DATA FOR ANALYSIS –
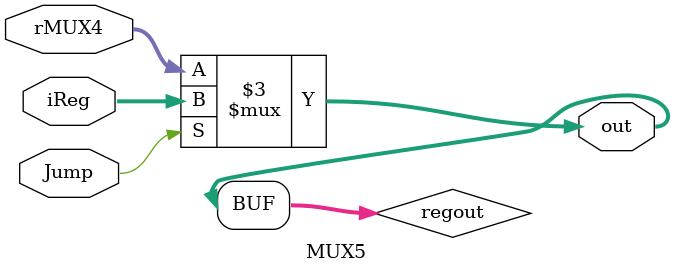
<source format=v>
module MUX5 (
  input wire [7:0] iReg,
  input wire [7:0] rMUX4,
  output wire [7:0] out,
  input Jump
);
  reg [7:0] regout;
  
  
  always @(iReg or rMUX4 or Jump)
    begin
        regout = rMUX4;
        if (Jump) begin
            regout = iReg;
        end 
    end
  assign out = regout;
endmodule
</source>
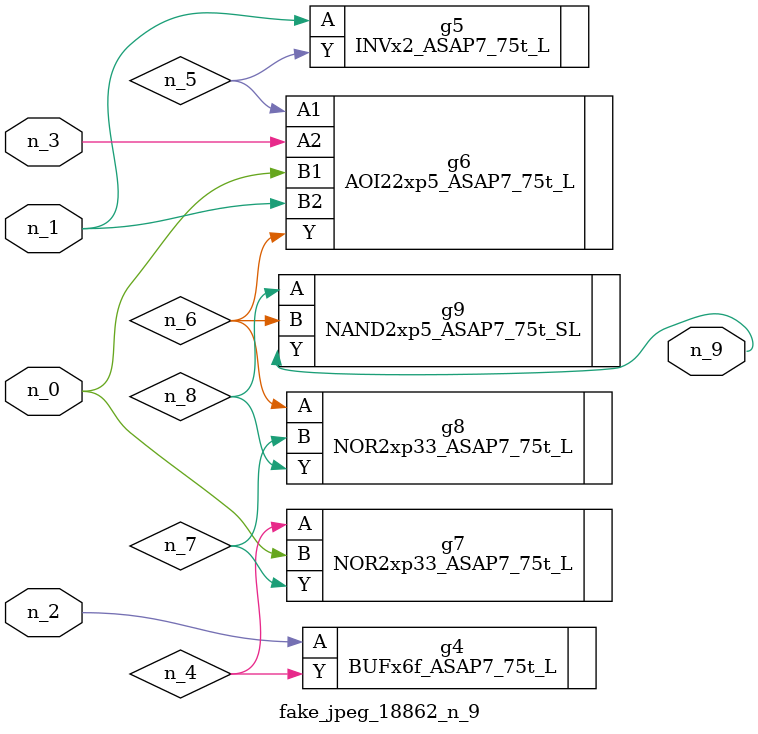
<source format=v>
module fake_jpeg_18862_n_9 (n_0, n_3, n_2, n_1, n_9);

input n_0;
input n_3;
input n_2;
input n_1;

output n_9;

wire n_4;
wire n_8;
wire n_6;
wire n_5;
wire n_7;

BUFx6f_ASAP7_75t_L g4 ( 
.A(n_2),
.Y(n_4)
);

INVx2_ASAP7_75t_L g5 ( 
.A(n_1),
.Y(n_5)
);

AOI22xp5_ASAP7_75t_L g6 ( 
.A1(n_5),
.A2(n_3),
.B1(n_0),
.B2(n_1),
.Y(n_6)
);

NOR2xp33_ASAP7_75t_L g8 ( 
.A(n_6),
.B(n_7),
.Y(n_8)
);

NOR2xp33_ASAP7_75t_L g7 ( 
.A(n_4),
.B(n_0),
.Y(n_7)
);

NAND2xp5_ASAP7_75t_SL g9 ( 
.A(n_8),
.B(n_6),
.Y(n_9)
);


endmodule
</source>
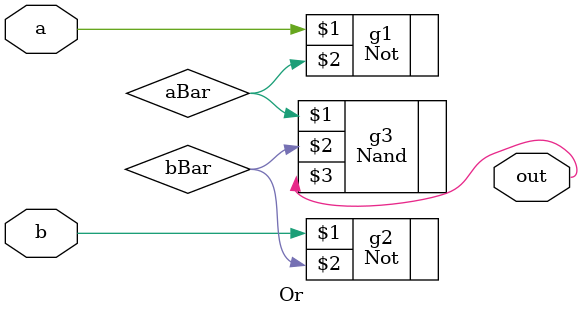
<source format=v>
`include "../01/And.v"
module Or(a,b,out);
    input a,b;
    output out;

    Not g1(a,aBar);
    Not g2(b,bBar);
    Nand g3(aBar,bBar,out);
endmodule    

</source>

YOUR ASSIGNMENT – Your answer is all of the records restated word for word, pictures excluded.

ANSWER TO THIS PROBLEM –
<source format=v>
module MUX5 (
  input wire [7:0] iReg,
  input wire [7:0] rMUX4,
  output wire [7:0] out,
  input Jump
);
  reg [7:0] regout;
  
  
  always @(iReg or rMUX4 or Jump)
    begin
        regout = rMUX4;
        if (Jump) begin
            regout = iReg;
        end 
    end
  assign out = regout;
endmodule
</source>
<source format=v>
module fake_jpeg_18862_n_9 (n_0, n_3, n_2, n_1, n_9);

input n_0;
input n_3;
input n_2;
input n_1;

output n_9;

wire n_4;
wire n_8;
wire n_6;
wire n_5;
wire n_7;

BUFx6f_ASAP7_75t_L g4 ( 
.A(n_2),
.Y(n_4)
);

INVx2_ASAP7_75t_L g5 ( 
.A(n_1),
.Y(n_5)
);

AOI22xp5_ASAP7_75t_L g6 ( 
.A1(n_5),
.A2(n_3),
.B1(n_0),
.B2(n_1),
.Y(n_6)
);

NOR2xp33_ASAP7_75t_L g8 ( 
.A(n_6),
.B(n_7),
.Y(n_8)
);

NOR2xp33_ASAP7_75t_L g7 ( 
.A(n_4),
.B(n_0),
.Y(n_7)
);

NAND2xp5_ASAP7_75t_SL g9 ( 
.A(n_8),
.B(n_6),
.Y(n_9)
);


endmodule
</source>
<source format=v>
`include "../01/And.v"
module Or(a,b,out);
    input a,b;
    output out;

    Not g1(a,aBar);
    Not g2(b,bBar);
    Nand g3(aBar,bBar,out);
endmodule    

</source>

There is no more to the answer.